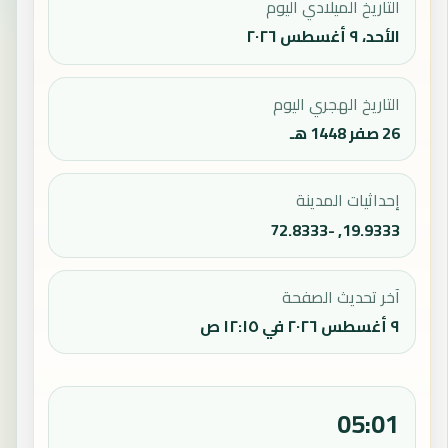
التاريخ الميلادي اليوم
الأحد، ٩ أغسطس ٢٠٢٦
التاريخ الهجري اليوم
26 صفر 1448 هـ
إحداثيات المدينة
19.9333, -72.8333
آخر تحديث الصفحة
٩ أغسطس ٢٠٢٦ في ١٢:١٥ ص
05:01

Work to complete
Reproduce the text of the material above line for line, keeping every character unchanged, and omit the pictures from your reply.

Output below
التاريخ الميلادي اليوم
الأحد، ٩ أغسطس ٢٠٢٦
التاريخ الهجري اليوم
26 صفر 1448 هـ
إحداثيات المدينة
19.9333, -72.8333
آخر تحديث الصفحة
٩ أغسطس ٢٠٢٦ في ١٢:١٥ ص
05:01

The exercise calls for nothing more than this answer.